Hi,
I'm training a network that does two tasks, I'm using a custom written data layer to read the image name, label 1 (a vector) and 2 (a single value). When training the network, it works fine with the batch size < 20, if not it pops an error stating "Check failed: status == CUBLAS_STATUS_SUCCESS (14 vs. 0) CUBLAS_STATUS_INTERNAL_ERROR" and crashes. I'm using ./build/tools/caffe train, and I'm not training in python.
Interesting thing to note is that I tried training another network where I just do simple fine-tuning classification task (just the 1 task), and this training works fine for all batch sizes. Has anyone encountered this issue before? or can someone help me figure out where I might've gone wrong?

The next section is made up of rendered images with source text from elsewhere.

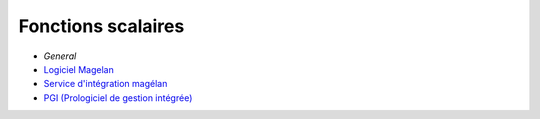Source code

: ======================================================
Fonctions scalaires
======================================================

- `General`
- `Logiciel Magelan`_
- `Service d'intégration magélan`_
- `PGI (Prologiciel de gestion intégrée)`_

.. _Logiciel Magelan: logiciel-magelan/index.html

.. _Service d'intégration magélan: logiciel-magelan/index.html

.. _PGI (Prologiciel de gestion intégrée): logiciel-magelan/index.html

.. _General: general/sql-functions-scalaire.html
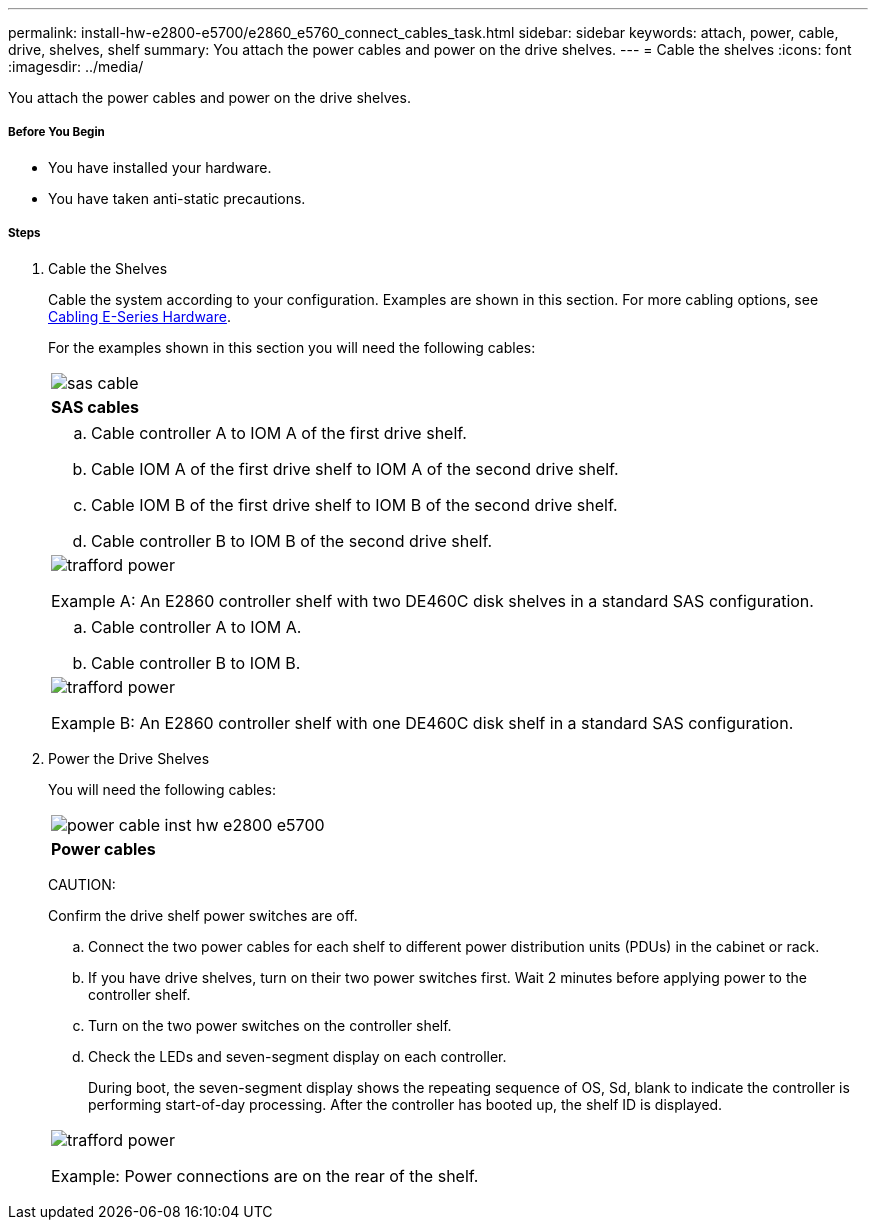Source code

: ---
permalink: install-hw-e2800-e5700/e2860_e5760_connect_cables_task.html
sidebar: sidebar
keywords: attach, power, cable, drive, shelves, shelf
summary: You attach the power cables and power on the drive shelves.
---
= Cable the shelves
:icons: font
:imagesdir: ../media/

[.lead]
You attach the power cables and power on the drive shelves.

===== Before You Begin

* You have installed your hardware.
* You have taken anti-static precautions.

===== Steps

. Cable the Shelves
+
Cable the system according to your configuration. Examples are shown in this section. For more cabling options, see link:../install-hw-cabling/index.html[Cabling E-Series Hardware].
+
For the examples shown in this section you will need the following cables:
+
|===
a|
image:../media/sas_cable.png[]
a|
*SAS cables*
|===
+
|===
a|

 .. Cable controller A to IOM A of the first drive shelf.
 .. Cable IOM A of the first drive shelf to IOM A of the second drive shelf.
 .. Cable IOM B of the first drive shelf to IOM B of the second drive shelf.
 .. Cable controller B to IOM B of the second drive shelf.

a|
image:../media/trafford_power.png[]

Example A: An E2860 controller shelf with two DE460C disk shelves in a standard SAS configuration.
|===
+
|===
a|

 .. Cable controller A to IOM A.
 .. Cable controller B to IOM B.

a|
image:../media/trafford_power.png[]

Example B: An E2860 controller shelf with one DE460C disk shelf in a standard SAS configuration.
|===

. Power the Drive Shelves
+
You will need the following cables:
+
|===
a|
image:../media/power_cable_inst-hw-e2800-e5700.png[]
a|
*Power cables*
|===
CAUTION:
+
Confirm the drive shelf power switches are off.

 .. Connect the two power cables for each shelf to different power distribution units (PDUs) in the cabinet or rack.
 .. If you have drive shelves, turn on their two power switches first. Wait 2 minutes before applying power to the controller shelf.
 .. Turn on the two power switches on the controller shelf.
 .. Check the LEDs and seven-segment display on each controller.
+
During boot, the seven-segment display shows the repeating sequence of OS, Sd, blank to indicate the controller is performing start-of-day processing. After the controller has booted up, the shelf ID is displayed.

+
|===
a|
image:../media/trafford_power.png[]

Example: Power connections are on the rear of the shelf.
|===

More details: I use a custom written layer to read image names and labels from test file, it was modified from Image data layer in caffe. I have a 400 dimensional vector as label1 and a single value for label 2. I use softmax loss for both tasks, with a 400 individual (rather 400 dimensional?) softmax for one task. I also use the reshape layer in caffe in my network. I've verified that my labels are all integers >=0 (since I'm using a classification like approach, with a softmax).
If there is an error in any of my code, I'm curious why it works fine for a smaller batch size and then crash only for higher batch sizes?
Thanks!